Mr Guterres said this on Thursday in his message for the International Day for the Elimination of Sexual Violence in Conflict.

International Day for the Elimination of Sexual Violence in Conflict is a United Nations observance on June 19 to raise awareness of the need to put an end to conflict-related sexual violence.

Mr Guterres pointed to the turmoil caused by the COVID-19 pandemic that had made it even more difficult to hold perpetrators of sexual violence to account.

“Even as we respond to the pandemic, we must investigate every case, and maintain essential services for every survivor,” he said.

Even as COVID-19 has triggered new obstacles for survivors to report crimes and access support services, the UN chief said recovery must also include tackling the root causes of sexual and gender-based violence.

“We cannot allow this already underreported crime to slip further into the shadows; perpetrators must be punished,” he said.

He concluded his message for the day by saying: “Let’s resolve to uphold the rights and meet the needs of all survivors, as we work to prevent and end these horrific crimes.”

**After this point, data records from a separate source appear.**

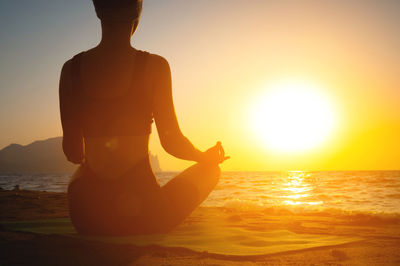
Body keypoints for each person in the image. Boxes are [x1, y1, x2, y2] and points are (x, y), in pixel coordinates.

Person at [59, 0, 229, 236]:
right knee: (211, 171)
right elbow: (172, 142)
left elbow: (73, 153)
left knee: (81, 172)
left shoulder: (70, 69)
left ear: (98, 11)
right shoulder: (155, 66)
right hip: (144, 216)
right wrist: (206, 158)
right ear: (137, 13)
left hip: (87, 216)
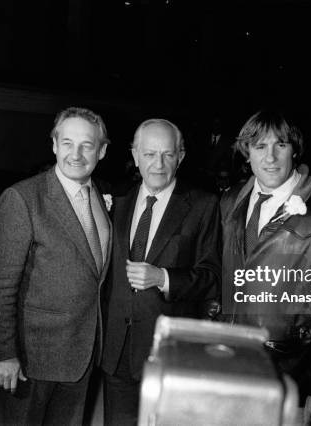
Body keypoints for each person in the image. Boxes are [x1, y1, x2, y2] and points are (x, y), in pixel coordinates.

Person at [220, 109, 311, 425]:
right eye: (259, 146)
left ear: (294, 149)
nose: (270, 157)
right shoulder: (230, 200)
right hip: (232, 364)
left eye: (280, 145)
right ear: (247, 153)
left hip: (291, 371)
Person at [0, 107, 112, 425]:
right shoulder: (23, 199)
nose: (76, 154)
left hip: (82, 353)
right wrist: (4, 353)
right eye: (67, 143)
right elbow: (1, 285)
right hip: (33, 358)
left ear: (102, 150)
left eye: (87, 145)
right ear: (54, 145)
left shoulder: (96, 194)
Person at [101, 118, 221, 425]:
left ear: (180, 157)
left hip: (170, 352)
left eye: (168, 154)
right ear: (135, 155)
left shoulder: (203, 205)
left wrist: (162, 278)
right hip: (117, 349)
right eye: (150, 154)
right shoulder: (116, 201)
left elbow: (211, 277)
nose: (158, 163)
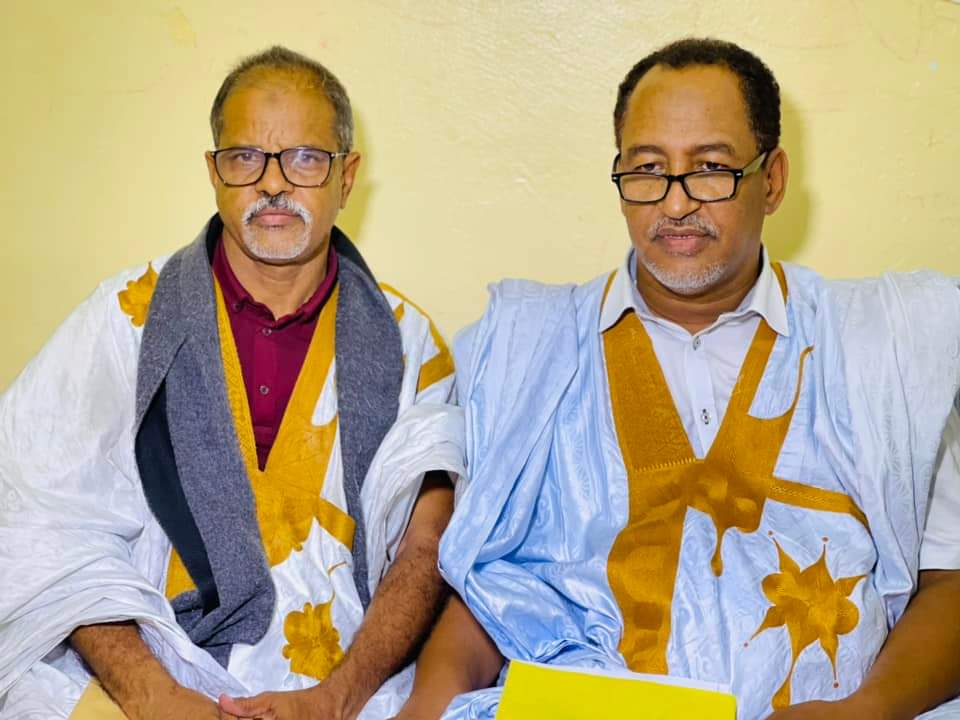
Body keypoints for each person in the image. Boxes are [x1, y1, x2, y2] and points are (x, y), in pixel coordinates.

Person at [396, 38, 960, 720]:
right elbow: (484, 590)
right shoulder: (528, 348)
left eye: (712, 168)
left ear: (773, 179)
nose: (676, 203)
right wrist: (425, 707)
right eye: (648, 169)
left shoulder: (882, 349)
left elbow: (949, 580)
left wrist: (867, 710)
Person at [0, 46, 464, 720]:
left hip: (348, 689)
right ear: (214, 173)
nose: (273, 183)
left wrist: (334, 700)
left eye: (305, 158)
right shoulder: (125, 319)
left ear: (346, 176)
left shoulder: (407, 343)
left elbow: (427, 545)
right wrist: (153, 695)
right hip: (143, 676)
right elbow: (42, 521)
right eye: (246, 157)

Prior to the annual commemoration on 19 June, a virtual event was co-hosted by the Offices of the Special Representatives on Sexual Violence in Conflict (SVC) and Children and Armed Conflict (CAAC).

It was co-hosted along with the Argentinian Mission, to foster measures for an enabling environment that encourages survivors to safely come forward and seek redress.

Against the backdrop of a global pandemic that has laid bare intersecting inequalities that plague our societies, compounded by conflict, displacement and institutional fragility, the event framed “the only solution for these overlapping ills,” as an injection of political resolve and resources, equal to the scale of the challenge.

CAAC Special Representative, Virginia Gamba, expressed concern for the children born of rape during conflict who face “distinct, sometimes life-threatening and enduring risks.”

To better protect children sexually abused “by, in and for armed conflict,” she stressed the importance of focusing on key areas, such as strengthening accountability measures to end cultures of impunity and ultimately prevent a recurrence.

She underscored the need to recognise as “essential services,” the work of monitoring and reporting teams, and protection advisors for women and children, as priorities that must be adequately funded.

Finally, Ms Gamba said there was an urgent need to increase human and financial resources to reach child survivors, hear their stories and secure the support they desperately need.